Doch da sollte sich die Stadt komplett verkalkuliert haben. Als sich gerade schweres Gerät auf den Feldern bereit machte und die ersten Löcher ausgehoben waren, kamen auch die Besitzer der Felder aus ihren Löchern gekrochen. Sie fanden die unangekündigten Buddelmaßnahmen auf ihrem Grundstück weniger amüsant. Der Grund für die Konfusion: Anders als von der Stadtverwaltung angenommen, gehörten die Felder rundum die Brücke und das K3 Wohnheim nicht der Stadt Mainz, sondern Landwirten aus Bretzenheim und Gonsenheim. Mit denen hatte im Vorfeld niemand über die Transformation vom Kartoffelacker zur Bustrasse gesprochen, weshalb die Löcher wieder hastig zugeschaufelt wurden. Was zurückblieb, waren peinliche Schlagzeilen und ein gebrandmarktes Bauprojekt mit Planungsfehler.
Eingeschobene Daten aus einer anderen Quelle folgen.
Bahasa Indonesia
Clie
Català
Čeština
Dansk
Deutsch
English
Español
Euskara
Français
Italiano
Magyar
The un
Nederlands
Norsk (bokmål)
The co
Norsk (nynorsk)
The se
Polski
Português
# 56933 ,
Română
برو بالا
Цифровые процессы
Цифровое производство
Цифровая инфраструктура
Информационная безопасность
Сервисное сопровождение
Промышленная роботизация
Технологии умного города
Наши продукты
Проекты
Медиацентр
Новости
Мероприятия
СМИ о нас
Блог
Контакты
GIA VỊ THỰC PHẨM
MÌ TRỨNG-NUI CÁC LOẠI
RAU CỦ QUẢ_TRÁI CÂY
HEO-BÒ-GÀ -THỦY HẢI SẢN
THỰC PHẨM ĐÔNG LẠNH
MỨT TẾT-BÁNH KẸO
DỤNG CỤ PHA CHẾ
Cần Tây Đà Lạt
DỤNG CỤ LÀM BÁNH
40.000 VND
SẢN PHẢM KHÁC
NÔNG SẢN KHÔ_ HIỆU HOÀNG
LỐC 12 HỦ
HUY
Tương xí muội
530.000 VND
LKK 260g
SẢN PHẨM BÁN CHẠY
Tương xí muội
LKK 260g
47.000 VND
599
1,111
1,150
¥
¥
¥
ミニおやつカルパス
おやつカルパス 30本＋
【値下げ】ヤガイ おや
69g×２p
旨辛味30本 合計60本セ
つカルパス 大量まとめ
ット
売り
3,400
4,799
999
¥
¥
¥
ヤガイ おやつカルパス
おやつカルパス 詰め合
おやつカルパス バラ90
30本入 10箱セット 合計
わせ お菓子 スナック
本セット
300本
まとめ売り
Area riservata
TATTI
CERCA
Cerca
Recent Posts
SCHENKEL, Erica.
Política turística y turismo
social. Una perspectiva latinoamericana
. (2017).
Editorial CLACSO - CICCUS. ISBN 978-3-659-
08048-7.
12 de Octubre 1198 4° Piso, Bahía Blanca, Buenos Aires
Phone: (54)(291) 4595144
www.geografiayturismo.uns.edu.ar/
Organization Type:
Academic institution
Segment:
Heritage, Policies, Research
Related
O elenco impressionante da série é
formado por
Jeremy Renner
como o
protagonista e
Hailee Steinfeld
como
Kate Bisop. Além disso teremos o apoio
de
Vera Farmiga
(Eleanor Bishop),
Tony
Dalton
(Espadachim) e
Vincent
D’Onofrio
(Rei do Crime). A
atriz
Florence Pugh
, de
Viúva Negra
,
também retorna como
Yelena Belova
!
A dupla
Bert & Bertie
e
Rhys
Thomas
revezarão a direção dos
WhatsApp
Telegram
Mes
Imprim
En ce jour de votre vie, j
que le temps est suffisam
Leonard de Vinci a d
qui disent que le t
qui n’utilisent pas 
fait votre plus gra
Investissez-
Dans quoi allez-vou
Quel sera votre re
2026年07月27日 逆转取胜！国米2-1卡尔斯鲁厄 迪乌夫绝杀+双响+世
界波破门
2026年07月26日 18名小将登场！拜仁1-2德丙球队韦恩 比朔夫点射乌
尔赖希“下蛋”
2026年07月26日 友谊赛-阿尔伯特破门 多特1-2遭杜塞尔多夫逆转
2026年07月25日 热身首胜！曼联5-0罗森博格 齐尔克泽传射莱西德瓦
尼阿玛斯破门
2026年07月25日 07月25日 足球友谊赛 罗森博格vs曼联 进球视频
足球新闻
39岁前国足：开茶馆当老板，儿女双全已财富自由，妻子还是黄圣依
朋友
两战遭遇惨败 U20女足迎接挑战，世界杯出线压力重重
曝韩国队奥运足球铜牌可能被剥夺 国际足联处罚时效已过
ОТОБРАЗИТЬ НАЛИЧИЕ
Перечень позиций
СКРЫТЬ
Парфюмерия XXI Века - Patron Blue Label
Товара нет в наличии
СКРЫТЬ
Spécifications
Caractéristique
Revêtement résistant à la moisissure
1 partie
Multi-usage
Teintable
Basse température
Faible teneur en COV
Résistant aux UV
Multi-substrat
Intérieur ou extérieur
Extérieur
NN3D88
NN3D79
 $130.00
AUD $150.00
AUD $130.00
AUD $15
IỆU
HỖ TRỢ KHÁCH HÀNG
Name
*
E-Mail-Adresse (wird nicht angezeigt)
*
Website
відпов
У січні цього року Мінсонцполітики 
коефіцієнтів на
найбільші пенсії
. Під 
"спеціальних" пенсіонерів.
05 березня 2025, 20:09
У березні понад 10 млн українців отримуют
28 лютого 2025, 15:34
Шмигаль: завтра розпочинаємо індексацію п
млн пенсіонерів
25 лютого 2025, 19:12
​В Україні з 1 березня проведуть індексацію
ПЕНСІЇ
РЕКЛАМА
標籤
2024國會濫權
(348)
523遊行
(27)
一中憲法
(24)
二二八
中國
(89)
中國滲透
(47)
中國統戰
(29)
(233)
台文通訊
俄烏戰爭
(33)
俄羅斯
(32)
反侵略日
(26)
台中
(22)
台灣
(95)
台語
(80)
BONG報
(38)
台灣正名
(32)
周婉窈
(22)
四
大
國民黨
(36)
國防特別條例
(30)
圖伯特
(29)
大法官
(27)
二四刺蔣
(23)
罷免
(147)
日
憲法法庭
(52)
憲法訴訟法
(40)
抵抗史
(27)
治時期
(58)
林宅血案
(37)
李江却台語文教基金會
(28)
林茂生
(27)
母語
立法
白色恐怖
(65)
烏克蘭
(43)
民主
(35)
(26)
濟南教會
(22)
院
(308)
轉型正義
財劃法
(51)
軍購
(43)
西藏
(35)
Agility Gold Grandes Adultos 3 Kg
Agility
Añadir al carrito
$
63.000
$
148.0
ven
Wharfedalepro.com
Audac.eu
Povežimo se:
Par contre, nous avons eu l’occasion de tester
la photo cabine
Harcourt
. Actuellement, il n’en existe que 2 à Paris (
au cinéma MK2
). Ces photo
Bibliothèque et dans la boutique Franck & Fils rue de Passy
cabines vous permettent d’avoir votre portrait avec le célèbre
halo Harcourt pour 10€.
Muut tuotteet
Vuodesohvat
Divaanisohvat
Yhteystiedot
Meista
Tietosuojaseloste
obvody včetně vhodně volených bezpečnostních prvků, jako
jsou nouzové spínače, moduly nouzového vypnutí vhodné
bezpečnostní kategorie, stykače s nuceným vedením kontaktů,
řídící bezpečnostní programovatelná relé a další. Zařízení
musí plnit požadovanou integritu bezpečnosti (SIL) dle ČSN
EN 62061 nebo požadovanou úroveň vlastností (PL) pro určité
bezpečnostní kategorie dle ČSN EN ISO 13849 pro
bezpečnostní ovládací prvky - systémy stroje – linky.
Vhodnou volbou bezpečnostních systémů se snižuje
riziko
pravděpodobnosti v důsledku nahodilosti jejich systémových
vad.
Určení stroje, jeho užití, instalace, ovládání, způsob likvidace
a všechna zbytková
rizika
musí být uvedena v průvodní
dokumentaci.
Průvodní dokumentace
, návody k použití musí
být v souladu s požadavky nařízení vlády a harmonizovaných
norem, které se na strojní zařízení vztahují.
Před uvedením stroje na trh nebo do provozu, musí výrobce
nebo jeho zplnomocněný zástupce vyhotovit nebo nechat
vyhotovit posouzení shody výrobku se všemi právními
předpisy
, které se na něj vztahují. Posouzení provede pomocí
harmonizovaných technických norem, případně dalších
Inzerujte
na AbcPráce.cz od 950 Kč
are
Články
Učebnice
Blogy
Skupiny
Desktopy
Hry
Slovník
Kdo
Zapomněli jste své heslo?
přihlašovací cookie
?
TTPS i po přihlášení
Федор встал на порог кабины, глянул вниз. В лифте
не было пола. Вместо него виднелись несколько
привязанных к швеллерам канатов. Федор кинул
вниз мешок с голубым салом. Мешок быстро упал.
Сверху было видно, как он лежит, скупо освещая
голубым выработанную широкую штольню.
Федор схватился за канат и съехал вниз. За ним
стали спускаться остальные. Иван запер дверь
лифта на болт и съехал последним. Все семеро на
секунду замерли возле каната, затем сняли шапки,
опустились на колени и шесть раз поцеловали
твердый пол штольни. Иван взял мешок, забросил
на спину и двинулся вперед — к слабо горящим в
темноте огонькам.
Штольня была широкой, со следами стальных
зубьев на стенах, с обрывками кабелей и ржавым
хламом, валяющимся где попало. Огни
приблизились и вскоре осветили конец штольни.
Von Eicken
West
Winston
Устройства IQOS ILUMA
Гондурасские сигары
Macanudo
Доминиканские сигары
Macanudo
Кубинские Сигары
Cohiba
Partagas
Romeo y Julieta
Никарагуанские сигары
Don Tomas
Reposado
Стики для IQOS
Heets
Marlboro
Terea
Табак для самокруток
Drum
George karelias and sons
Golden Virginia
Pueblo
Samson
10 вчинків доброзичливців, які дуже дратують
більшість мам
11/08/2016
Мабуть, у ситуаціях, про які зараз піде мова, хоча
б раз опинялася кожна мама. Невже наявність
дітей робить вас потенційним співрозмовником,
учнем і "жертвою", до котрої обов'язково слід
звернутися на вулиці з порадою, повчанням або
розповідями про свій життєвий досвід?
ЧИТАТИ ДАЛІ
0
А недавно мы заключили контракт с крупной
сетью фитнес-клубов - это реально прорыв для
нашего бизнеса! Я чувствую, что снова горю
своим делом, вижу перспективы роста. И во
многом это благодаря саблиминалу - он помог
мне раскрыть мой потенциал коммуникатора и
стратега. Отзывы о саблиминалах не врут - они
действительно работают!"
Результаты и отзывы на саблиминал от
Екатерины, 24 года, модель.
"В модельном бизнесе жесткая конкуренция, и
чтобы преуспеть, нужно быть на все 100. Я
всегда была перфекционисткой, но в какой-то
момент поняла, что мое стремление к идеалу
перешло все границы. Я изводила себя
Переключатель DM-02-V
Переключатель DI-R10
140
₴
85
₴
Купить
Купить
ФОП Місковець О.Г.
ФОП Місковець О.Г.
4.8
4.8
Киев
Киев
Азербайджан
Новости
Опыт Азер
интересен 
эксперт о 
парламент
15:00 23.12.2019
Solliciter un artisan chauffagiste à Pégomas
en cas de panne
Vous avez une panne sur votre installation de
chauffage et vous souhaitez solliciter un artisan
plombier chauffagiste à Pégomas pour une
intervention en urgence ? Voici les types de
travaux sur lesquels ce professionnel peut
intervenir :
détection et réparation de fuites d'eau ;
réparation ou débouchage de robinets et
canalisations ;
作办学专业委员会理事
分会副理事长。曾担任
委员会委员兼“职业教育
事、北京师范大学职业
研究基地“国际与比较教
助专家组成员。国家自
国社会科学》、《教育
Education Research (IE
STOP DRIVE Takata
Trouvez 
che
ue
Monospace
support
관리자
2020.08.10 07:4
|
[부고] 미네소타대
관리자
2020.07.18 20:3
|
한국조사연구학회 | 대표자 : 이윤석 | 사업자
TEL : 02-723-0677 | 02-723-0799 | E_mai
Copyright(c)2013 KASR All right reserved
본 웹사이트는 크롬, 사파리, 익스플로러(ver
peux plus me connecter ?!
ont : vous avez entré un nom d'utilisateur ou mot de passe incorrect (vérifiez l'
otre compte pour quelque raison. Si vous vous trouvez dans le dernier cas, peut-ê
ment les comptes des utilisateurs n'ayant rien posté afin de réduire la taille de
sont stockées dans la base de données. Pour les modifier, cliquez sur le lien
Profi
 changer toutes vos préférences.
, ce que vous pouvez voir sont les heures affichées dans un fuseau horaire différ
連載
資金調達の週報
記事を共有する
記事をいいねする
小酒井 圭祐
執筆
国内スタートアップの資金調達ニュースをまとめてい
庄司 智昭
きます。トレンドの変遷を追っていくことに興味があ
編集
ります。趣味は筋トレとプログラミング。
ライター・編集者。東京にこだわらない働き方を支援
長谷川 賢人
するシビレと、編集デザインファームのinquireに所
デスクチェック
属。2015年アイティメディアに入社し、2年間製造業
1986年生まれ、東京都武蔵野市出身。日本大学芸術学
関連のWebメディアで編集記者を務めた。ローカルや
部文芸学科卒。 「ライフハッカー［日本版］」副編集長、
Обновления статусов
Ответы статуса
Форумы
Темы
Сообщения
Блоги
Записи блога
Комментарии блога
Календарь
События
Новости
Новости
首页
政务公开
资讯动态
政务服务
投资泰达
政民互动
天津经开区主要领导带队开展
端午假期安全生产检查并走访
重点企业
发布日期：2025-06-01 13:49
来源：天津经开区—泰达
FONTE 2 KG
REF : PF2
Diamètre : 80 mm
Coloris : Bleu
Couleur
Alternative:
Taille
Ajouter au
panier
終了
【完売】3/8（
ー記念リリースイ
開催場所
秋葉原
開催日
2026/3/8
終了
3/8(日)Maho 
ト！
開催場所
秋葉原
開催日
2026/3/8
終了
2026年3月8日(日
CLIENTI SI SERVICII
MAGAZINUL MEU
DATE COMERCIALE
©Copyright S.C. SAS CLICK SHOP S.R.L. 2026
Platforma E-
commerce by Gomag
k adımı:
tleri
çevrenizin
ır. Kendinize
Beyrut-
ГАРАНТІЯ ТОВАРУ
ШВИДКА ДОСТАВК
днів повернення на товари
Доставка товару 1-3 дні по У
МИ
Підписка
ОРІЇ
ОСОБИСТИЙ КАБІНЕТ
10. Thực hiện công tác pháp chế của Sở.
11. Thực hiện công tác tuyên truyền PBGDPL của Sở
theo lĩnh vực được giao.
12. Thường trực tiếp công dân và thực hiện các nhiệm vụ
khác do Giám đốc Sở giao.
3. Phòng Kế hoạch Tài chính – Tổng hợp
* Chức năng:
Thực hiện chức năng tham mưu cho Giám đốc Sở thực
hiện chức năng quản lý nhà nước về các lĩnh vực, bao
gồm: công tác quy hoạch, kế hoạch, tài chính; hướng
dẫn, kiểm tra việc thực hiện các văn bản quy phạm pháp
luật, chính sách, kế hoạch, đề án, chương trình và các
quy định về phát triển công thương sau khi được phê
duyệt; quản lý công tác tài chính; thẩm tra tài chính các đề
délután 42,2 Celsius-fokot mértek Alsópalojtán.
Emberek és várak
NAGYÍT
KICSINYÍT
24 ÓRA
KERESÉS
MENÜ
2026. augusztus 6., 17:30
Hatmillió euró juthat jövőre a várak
Der (Dauer-) "Irrsinn der Woche"

Die NDR-Satiresendung "extra3" kürte die Brücke zum "Irrsinn der Woche" – mittlerweile  wurde das Video über die Busbrücke, die noch nie einen Bus gesehen hat, mehr als 500.000 Mal angeklickt. Als wäre das noch nicht genug des Hohns und Spotts, sorgte das Malheur auch noch für einen Eintrag in das Schwarze Buch des Bundes der Steuerzahler wegen Steuerverschwendung. Und auch im Rathaus hat man erkannt, dass man sich der Kritik stellen muss. "Wir wissen, dass vor drei Jahren ein Fehler passiert ist. Über den haben wir breit diskutiert und der Fehler bleibt ein Fehler", gibt Oberbürgermeister Michal Ebling zu.

Unglücklich: Runder Tisch zur besten Erntezeit

Was folgte, war der Versuch, den Fehler schnellstmöglich auszubügeln. Wobei "schnellstmöglich" an dieser Stelle ein sehr dehnbarer Begriff ist. Vor ziemlich genau drei Jahren versuchte die Stadt Mainz die Landwirte zum Verkauf ihrer Felder zu bewegen. Ohne durchschlagenden Erfolg. Der Dialog verlor sich rasch in Rechtsstreitigkeiten. Ein Runder Tisch wurde zur besten Erntezeit einberufen, was nicht bei allen Beteiligten gut ankam. So versandeten die Verhandlungen wie die Brücke – im Nichts. Sechs Jahre Planungszeit und 3,4 Millionen für eine Busbrücke, die nur von Fußgängern und Radfahrern genutzt werden kann.

Bürokratie, Bauerntricks und Baggerpause

Das Zauberwort, das Bewegung in die verfahrene Lage brachte, heißt "Umlegungsverfahren".  So ein Verfahren heißt im Klartext Folgendes: Die Bretzenheimer und Gonsenheimer Bauern, deren Grundstücke betroffen sind, werden mit alternativen landwirtschaftliche Flächen in der Nähe entschädigt. Damit die betroffenen Landwirte nicht mit einem Bauerntrick über das Ohr gehauen werden, gilt: Der Wert dieser Flächen darf durch die Umlegung nicht geringer werden. Die Begeisterung der 15 betroffenen Flächenbesitzer hielt sich anfangs in Grenzen. Im Herbst 2016 verweigerten noch 13 Eigentümer den Deal. Doch zuletzt kam wieder Bewegung in die Auseinandersetzung um Ausgleichsflächen und Grundstückneuordnung. Der Umlegungsausschuss hat Ende März Beschlüsse gefasst, die die Bagger wieder anrücken lassen könnten. Mittlerweile haben mehr als 20 Eigentümer ihre Grundstücke veräußert. Zum großen Teil allerdings nicht an die Stadt Mainz - das würde die ewigen Querelen um die Ackerflächen zu abrupt abkürzen.

Aus Ackerland wird Bauland

Fast ein Drittel der 16.000 Quadratmeter großen Fläche entlang der Saarstraße gehört nun der privaten Firma G. L. Kayser Immobilien. Da das Mainzer Unternehmen eigene Bebauungspläne im Sinn hat und aus Ackerland Bauland macht, werden weitere Straßen sowieso unumgänglich. Gegen eine Busanbindung erhebt die G. L. Kayser Immobilien als neuer Eigentümer keine Einwände.

Um eine sehr verzwickte Geschichte abzukürzen: Die Trasse kann kommen!
Doch um gleich auf die Euphoriebremse zu drücken: Bis der erste Bus über die Brücke rollt, wird es mindestens noch ein Semester dauern. Bis dahin gilt weiterhin, was schon die DDR-Rockband Karat besang: "Über (diese) Brücke musst du geh'n". Oder radeln, das geht natürlich auch.